== Texto extraído ==
----
Na opinião de João Paulo Martinelli, criminalista e professor de direito penal do IDP-São Paulo, o STF contrariou o entendimento do MPF. "As diretrizes editadas pelo MPF para a elaboração de colaboração premiada afirmam que há exclusividade para o Ministério Público celebrar o acordo e a polícia poderá auxiliar ou colaborar. Ou seja, a decisão do STF contraria o entendimento do MPF. A lei das organizações criminosas, que regulamentou os acordos de colaboração premiada, permite aos delegados de polícia firmarem o acordo de colaboração, porém, os benefícios concedidos precisam de manifestação do Ministério Público, que é o titular da ação penal."

Nathalia Rocha, especialista em Direito Penal Econômico, sócia do escritório Chenut Oliveira Santiago Sociedade de Advogados, acredita que o instituto da delação premiada poderá ser 'banalizado' a partir de agora.
----
== Dados extraídos ==
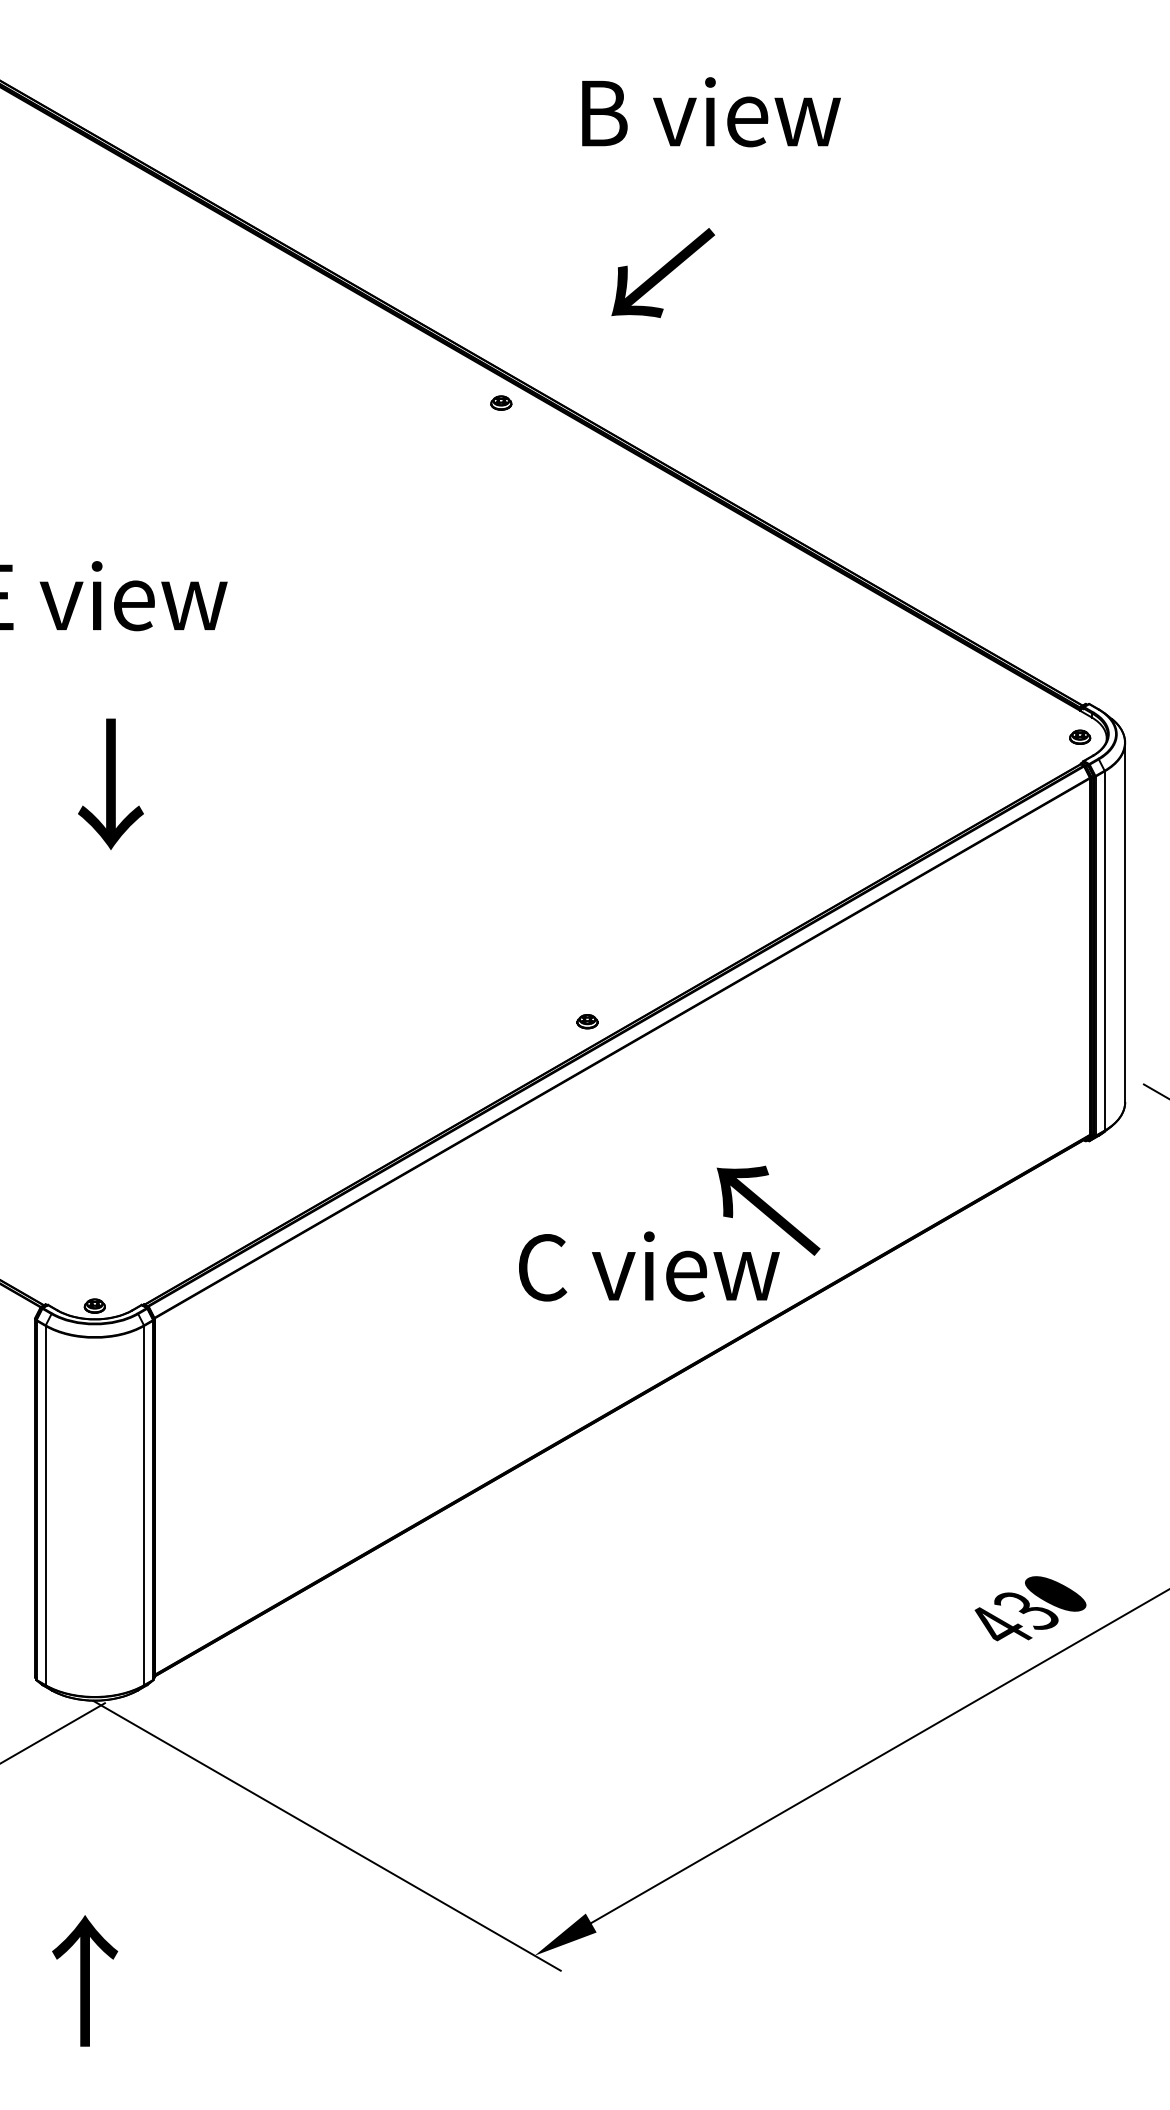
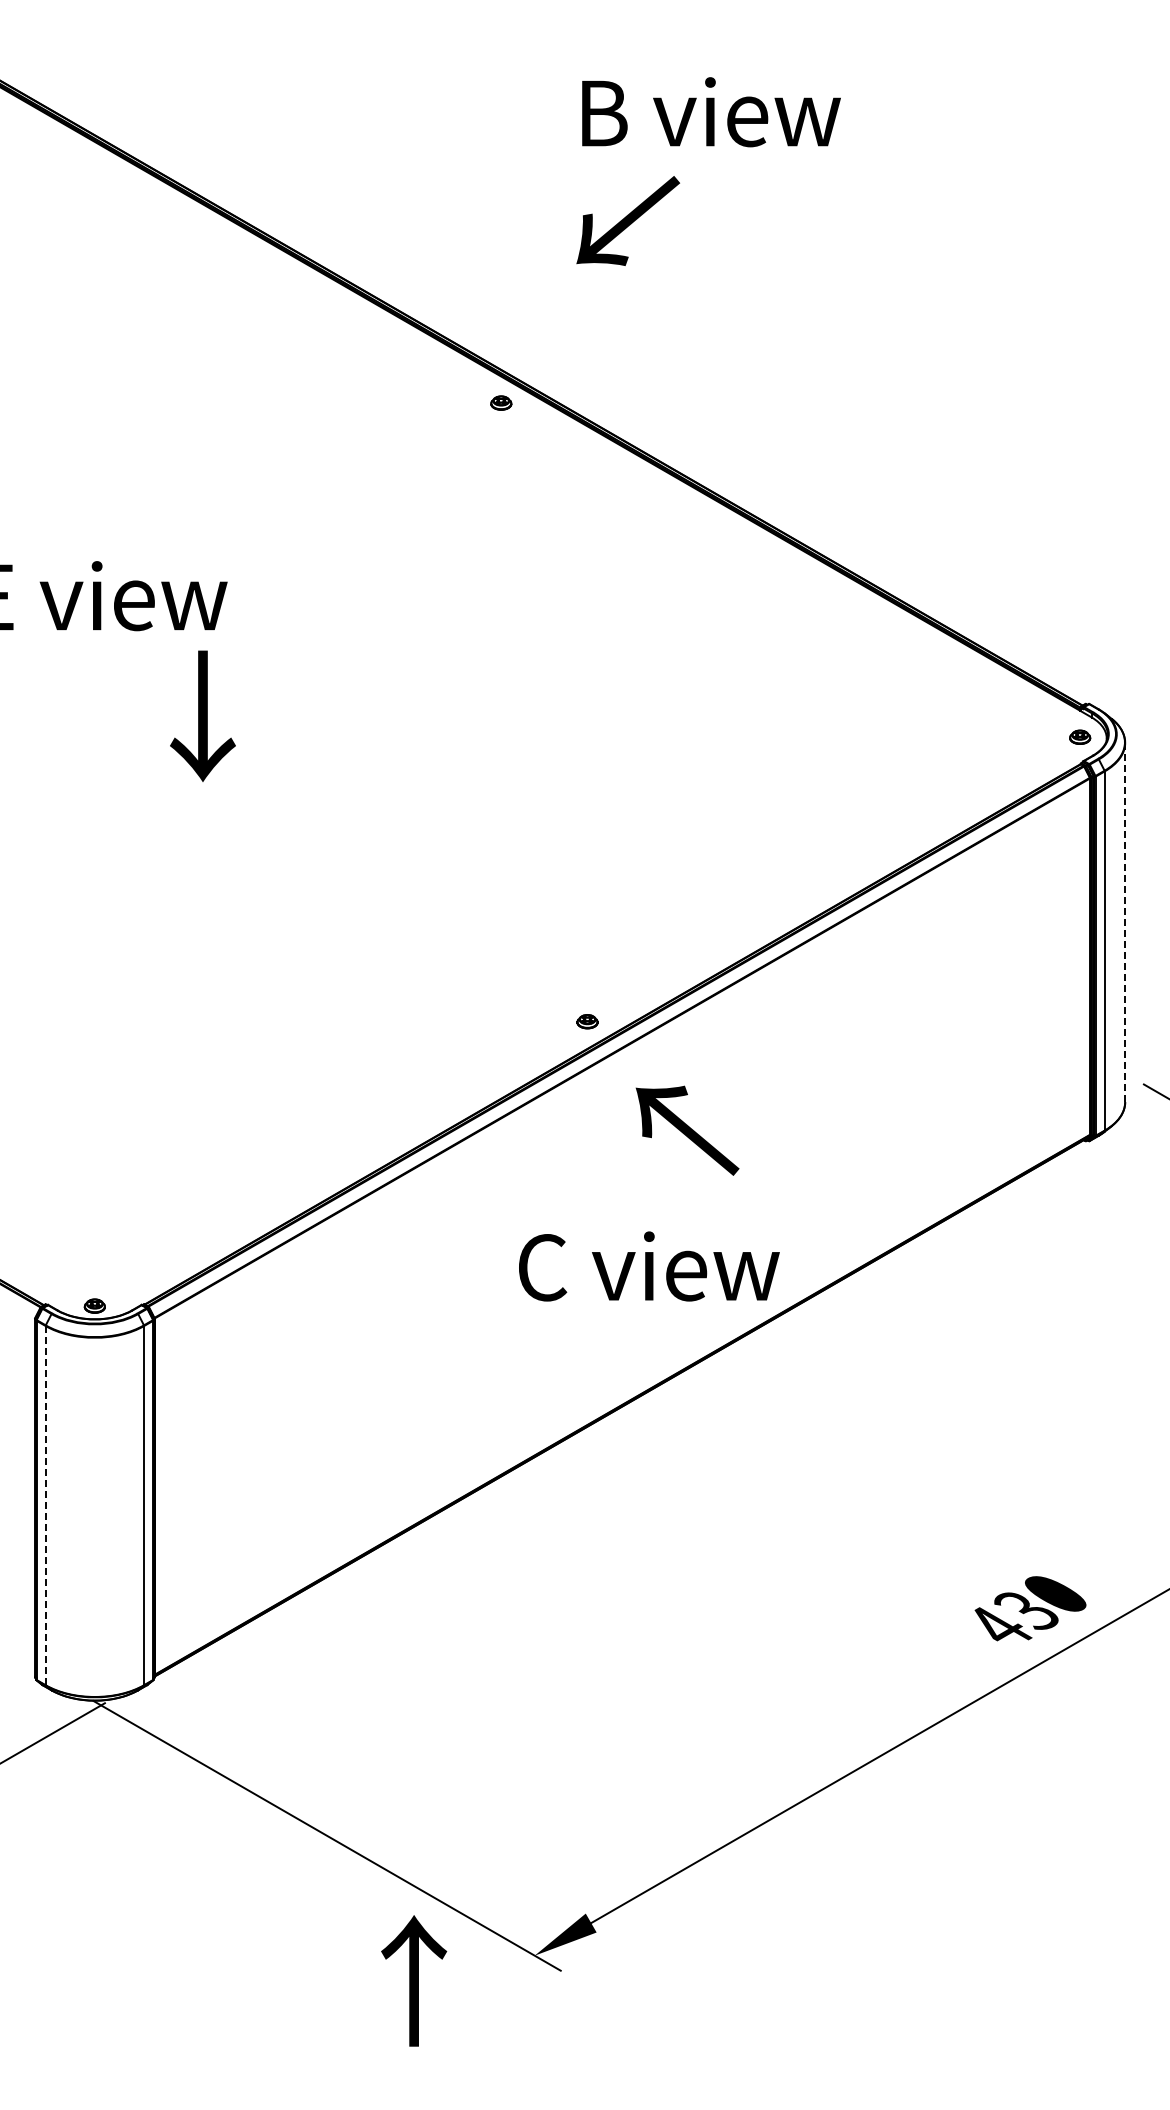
text at (662, 272) position: (662, 272) -> (627, 220)
text at (110, 783) position: (110, 783) -> (202, 715)
line at (1125, 922): solid -> dashed
text at (768, 1210) position: (768, 1210) -> (687, 1130)
line at (45, 1505): solid -> dashed
text at (85, 1980) position: (85, 1980) -> (414, 1980)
----
== O que fazer ==
Responda com base no texto extraído:
(a) Segundo João Paulo Martinelli, qual lei regulamentou os acordos de colaboração premiada?
(b) De acordo com ele, de quem os benefícios concedidos precisam de manifestação?
(c) Em que área Nathalia Rocha é especialista?

== Resultado da tarefa ==
(a) A lei das organizações criminosas.
(b) Do Ministério Público, que é o titular da ação penal.
(c) Em Direito Penal Econômico.